I couldn’t squash a bug, but here I was committing murder and thinking thoughts like my kill. I was that person who caught insects in the house and released them out the back door. I was the one who fished out the drowning beetles from the backyard pond. I once shared a shower with a spider for two months before it finally disappeared on its own.
A minute after realizing I was a coldhearted assassin, I was wrapped around the toilet in the foyer powder room, purging my breakfast.
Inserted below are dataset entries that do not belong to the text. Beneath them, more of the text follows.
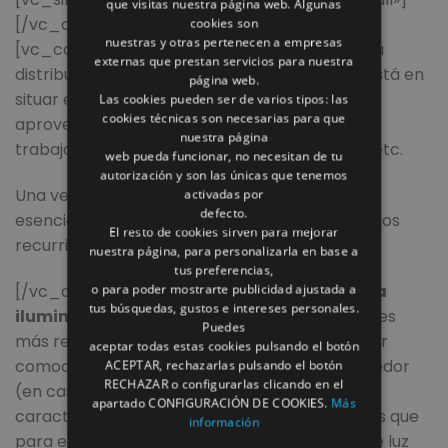
que visitas nuestra página web. Algunas
[/vc_column][vc_column width=»1/2″]
cookies son
nuestras y otras pertenecen a empresas
[vc_column_text]
Cocina con isla:
Al elegir la
externas que prestan servicios para nuestra
distribución de este tipo de cocinas, la clave está en
página web.
situar el resto del mobiliario en paralelo,
Las cookies pueden ser de varios tipos: las
cookies técnicas son necesarias para que
aprovechando bien la isla como superficie de
nuestra página
trabajo, almacenamiento, mesa para comer, etc.
web pueda funcionar, no necesitan de tu
autorización y son las únicas que tenemos
Una vez hayamos decidido la base, la cual es
activadas por
defecto.
esencial para una buena funcionalidad, podemos
El resto de cookies sirven para mejorar
recurrir a otros trucos.
nuestra página, para personalizarla en base a
tus preferencias,
[/vc_column_text][/vc_column][/vc_row]
La
o para poder mostrarte publicidad ajustada a
tus búsquedas, gustos e intereses personales.
iluminación
, por ejemplo, es uno de los detalles
Puedes
más relevantes para la cocina. Para una mayor
aceptar todas estas cookies pulsando el botón
comodidad se aconseja situar la zona de comedor
ACEPTAR, rechazarlas pulsando el botón
RECHAZAR o configurarlas clicando en el
(en caso de que la cocina sea de estas
apartado CONFIGURACIÓN DE COOKIES.
Más
características) cerca de la ventana, mientras que
información
para el resto del espacio bastará con focos de luz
“God. I’m horrible,” I moaned.
Greer stood behind me about to say something that I’m sure would have put it all into perspective, when the doorbell rang.
“Who the fuck.” he growled.
Greer’s doorbell didn’t ring very often. People usually just showed up in his living room. He pulled his sweater back over the long scar and answered the door. It was Thomas and Loden.
“Whoa. There a problem, man?” Thomas said. The two men were standing in the foyer watching me hug the commode.
Greer didn’t say a word, communicating whatever needed to be said with his eyes. The other men did the same, but I knew something wasn’t right. They were talking in low voices, trying to keep the conversation out of hearing range. Greer glanced back at me before waving the two men toward the living room.
I inspected Thomas for damage the minute I walked into the room. Other than the old scar left by someone else, he was intact.
“What is it?” I asked. Three sets of eyes locked on mine. I glanced down to see what was so damn interesting that all three were gawking at me. “What?”
Thomas and Loden looked at Greer, giving him the floor for whatever news needed to be delivered. His shoulders looked tight, telling me he was jumpy and wired up about something. Greer was never jumpy, but today was a day for firsts.
“Sit,” he said.
I stared at him without moving.
“Alex. Sit.”
“I’m not a dog, Greer. Stop ordering me around.” I took a seat on the sofa and glared at the three of them.
“Bit of a wildcat,” Loden said.
“You have no idea,” Greer replied while Thomas mumbled in affirmation.
“All right. You’ve all had your fun. Now tell me why you’re looking at me like that.”
Loden plopped down on the sofa next to me and flashed that killer smile that must have worked so well on other women. Thomas did the same on my other side. I was sandwiched between two very hot men, but it was wasted on me due to the recent revelation that I was a homicidal monster.
“Sorry,” I mouthed to Thomas.
“No problem, sugar. You’re not the first woman who’s tried to kill me.” The scar on his cheek twitched slightly as his grin deflated into a dark and humorless smirk.
I liked Thomas. He was honest and valiant, seeing how he marched into the fire alongside Greer to try to rescue me. That last part alone put him at the top of my list. Maybe Loden was there, too.
“So, what’s it going to be today?” I asked. “Demons? Zombies? Vampires?”
Loden’s right brow arched. “Zombies? Zombies aren’t real. Well, I’ve never seen one.” He leaned deeper into the sofa and sprawled his arm lazily across the back edge directly behind me. I could feel his hand mentally cupping the curve of my shoulder. “You’ve got quite an imagination, Alex.”
Greer fixed his eyes on Loden and delivered a warning. Confirmation of that came when the arm grazing the sofa behind me lifted and landed back in its owner’s lap.